» Task details: Nothing in the listing below should be skipped, so transcribe it all exactly.

» The data:
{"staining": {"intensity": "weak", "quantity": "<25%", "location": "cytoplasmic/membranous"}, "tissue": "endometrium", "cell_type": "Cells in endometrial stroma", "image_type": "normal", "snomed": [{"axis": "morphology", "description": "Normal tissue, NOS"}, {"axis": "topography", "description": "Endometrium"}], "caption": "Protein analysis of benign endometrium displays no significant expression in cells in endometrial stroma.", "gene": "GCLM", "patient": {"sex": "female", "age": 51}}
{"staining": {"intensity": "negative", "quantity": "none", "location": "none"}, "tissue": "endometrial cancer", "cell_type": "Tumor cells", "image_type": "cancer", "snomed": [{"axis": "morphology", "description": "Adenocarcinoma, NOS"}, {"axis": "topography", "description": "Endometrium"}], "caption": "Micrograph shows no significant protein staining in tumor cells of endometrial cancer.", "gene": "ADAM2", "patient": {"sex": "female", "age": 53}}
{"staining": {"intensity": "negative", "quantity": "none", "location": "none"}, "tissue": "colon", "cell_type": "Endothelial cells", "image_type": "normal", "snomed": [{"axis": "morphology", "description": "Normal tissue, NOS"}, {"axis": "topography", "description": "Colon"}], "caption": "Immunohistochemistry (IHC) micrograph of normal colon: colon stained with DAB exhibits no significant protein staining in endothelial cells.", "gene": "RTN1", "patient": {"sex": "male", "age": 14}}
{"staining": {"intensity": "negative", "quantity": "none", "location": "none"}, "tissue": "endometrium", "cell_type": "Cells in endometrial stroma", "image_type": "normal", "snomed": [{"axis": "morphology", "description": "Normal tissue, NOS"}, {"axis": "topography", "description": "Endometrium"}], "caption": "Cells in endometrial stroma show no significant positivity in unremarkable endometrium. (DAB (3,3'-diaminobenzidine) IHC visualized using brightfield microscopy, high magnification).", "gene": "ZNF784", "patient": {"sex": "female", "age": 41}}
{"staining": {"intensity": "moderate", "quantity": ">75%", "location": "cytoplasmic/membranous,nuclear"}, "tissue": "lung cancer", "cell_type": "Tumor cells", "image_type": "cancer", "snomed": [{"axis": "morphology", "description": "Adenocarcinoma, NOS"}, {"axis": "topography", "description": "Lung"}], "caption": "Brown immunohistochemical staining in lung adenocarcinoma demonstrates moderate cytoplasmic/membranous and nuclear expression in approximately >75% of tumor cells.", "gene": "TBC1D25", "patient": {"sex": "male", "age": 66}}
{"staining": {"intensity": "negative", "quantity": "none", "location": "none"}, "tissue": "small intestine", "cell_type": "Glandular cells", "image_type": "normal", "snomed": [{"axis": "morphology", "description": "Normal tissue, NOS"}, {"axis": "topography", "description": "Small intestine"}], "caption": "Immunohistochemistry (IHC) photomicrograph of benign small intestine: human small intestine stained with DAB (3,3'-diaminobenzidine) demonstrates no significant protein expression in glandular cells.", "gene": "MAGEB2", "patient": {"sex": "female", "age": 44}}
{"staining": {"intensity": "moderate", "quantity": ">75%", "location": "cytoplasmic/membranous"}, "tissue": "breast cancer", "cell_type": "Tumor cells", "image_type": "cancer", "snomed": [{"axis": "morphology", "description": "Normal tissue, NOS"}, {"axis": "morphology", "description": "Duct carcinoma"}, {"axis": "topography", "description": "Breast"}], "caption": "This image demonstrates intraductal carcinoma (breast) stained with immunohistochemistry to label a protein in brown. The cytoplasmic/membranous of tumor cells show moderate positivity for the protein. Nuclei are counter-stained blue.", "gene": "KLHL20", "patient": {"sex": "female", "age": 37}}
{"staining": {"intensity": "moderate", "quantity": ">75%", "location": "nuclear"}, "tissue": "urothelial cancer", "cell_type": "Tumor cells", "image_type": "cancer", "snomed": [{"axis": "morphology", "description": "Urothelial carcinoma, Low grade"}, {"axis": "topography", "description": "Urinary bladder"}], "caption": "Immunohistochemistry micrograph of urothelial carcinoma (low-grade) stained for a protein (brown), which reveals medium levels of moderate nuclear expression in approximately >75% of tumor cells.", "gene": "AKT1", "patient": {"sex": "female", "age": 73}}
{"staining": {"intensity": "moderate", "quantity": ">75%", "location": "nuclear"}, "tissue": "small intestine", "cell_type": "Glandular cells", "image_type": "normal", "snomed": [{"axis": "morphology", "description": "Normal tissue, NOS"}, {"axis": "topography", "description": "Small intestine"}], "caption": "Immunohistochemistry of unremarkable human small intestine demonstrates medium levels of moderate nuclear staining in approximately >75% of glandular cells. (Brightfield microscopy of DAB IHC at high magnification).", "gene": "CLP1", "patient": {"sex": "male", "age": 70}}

» Output for this task:
{"staining": {"intensity": "weak", "quantity": "<25%", "location": "cytoplasmic/membranous"}, "tissue": "endometrium", "cell_type": "Cells in endometrial stroma", "image_type": "normal", "snomed": [{"axis": "morphology", "description": "Normal tissue, NOS"}, {"axis": "topography", "description": "Endometrium"}], "caption": "Protein analysis of benign endometrium displays no significant expression in cells in endometrial stroma.", "gene": "GCLM", "patient": {"sex": "female", "age": 51}}
{"staining": {"intensity": "negative", "quantity": "none", "location": "none"}, "tissue": "endometrial cancer", "cell_type": "Tumor cells", "image_type": "cancer", "snomed": [{"axis": "morphology", "description": "Adenocarcinoma, NOS"}, {"axis": "topography", "description": "Endometrium"}], "caption": "Micrograph shows no significant protein staining in tumor cells of endometrial cancer.", "gene": "ADAM2", "patient": {"sex": "female", "age": 53}}
{"staining": {"intensity": "negative", "quantity": "none", "location": "none"}, "tissue": "colon", "cell_type": "Endothelial cells", "image_type": "normal", "snomed": [{"axis": "morphology", "description": "Normal tissue, NOS"}, {"axis": "topography", "description": "Colon"}], "caption": "Immunohistochemistry (IHC) micrograph of normal colon: colon stained with DAB exhibits no significant protein staining in endothelial cells.", "gene": "RTN1", "patient": {"sex": "male", "age": 14}}
{"staining": {"intensity": "negative", "quantity": "none", "location": "none"}, "tissue": "endometrium", "cell_type": "Cells in endometrial stroma", "image_type": "normal", "snomed": [{"axis": "morphology", "description": "Normal tissue, NOS"}, {"axis": "topography", "description": "Endometrium"}], "caption": "Cells in endometrial stroma show no significant positivity in unremarkable endometrium. (DAB (3,3'-diaminobenzidine) IHC visualized using brightfield microscopy, high magnification).", "gene": "ZNF784", "patient": {"sex": "female", "age": 41}}
{"staining": {"intensity": "moderate", "quantity": ">75%", "location": "cytoplasmic/membranous,nuclear"}, "tissue": "lung cancer", "cell_type": "Tumor cells", "image_type": "cancer", "snomed": [{"axis": "morphology", "description": "Adenocarcinoma, NOS"}, {"axis": "topography", "description": "Lung"}], "caption": "Brown immunohistochemical staining in lung adenocarcinoma demonstrates moderate cytoplasmic/membranous and nuclear expression in approximately >75% of tumor cells.", "gene": "TBC1D25", "patient": {"sex": "male", "age": 66}}
{"staining": {"intensity": "negative", "quantity": "none", "location": "none"}, "tissue": "small intestine", "cell_type": "Glandular cells", "image_type": "normal", "snomed": [{"axis": "morphology", "description": "Normal tissue, NOS"}, {"axis": "topography", "description": "Small intestine"}], "caption": "Immunohistochemistry (IHC) photomicrograph of benign small intestine: human small intestine stained with DAB (3,3'-diaminobenzidine) demonstrates no significant protein expression in glandular cells.", "gene": "MAGEB2", "patient": {"sex": "female", "age": 44}}
{"staining": {"intensity": "moderate", "quantity": ">75%", "location": "cytoplasmic/membranous"}, "tissue": "breast cancer", "cell_type": "Tumor cells", "image_type": "cancer", "snomed": [{"axis": "morphology", "description": "Normal tissue, NOS"}, {"axis": "morphology", "description": "Duct carcinoma"}, {"axis": "topography", "description": "Breast"}], "caption": "This image demonstrates intraductal carcinoma (breast) stained with immunohistochemistry to label a protein in brown. The cytoplasmic/membranous of tumor cells show moderate positivity for the protein. Nuclei are counter-stained blue.", "gene": "KLHL20", "patient": {"sex": "female", "age": 37}}
{"staining": {"intensity": "moderate", "quantity": ">75%", "location": "nuclear"}, "tissue": "urothelial cancer", "cell_type": "Tumor cells", "image_type": "cancer", "snomed": [{"axis": "morphology", "description": "Urothelial carcinoma, Low grade"}, {"axis": "topography", "description": "Urinary bladder"}], "caption": "Immunohistochemistry micrograph of urothelial carcinoma (low-grade) stained for a protein (brown), which reveals medium levels of moderate nuclear expression in approximately >75% of tumor cells.", "gene": "AKT1", "patient": {"sex": "female", "age": 73}}
{"staining": {"intensity": "moderate", "quantity": ">75%", "location": "nuclear"}, "tissue": "small intestine", "cell_type": "Glandular cells", "image_type": "normal", "snomed": [{"axis": "morphology", "description": "Normal tissue, NOS"}, {"axis": "topography", "description": "Small intestine"}], "caption": "Immunohistochemistry of unremarkable human small intestine demonstrates medium levels of moderate nuclear staining in approximately >75% of glandular cells. (Brightfield microscopy of DAB IHC at high magnification).", "gene": "CLP1", "patient": {"sex": "male", "age": 70}}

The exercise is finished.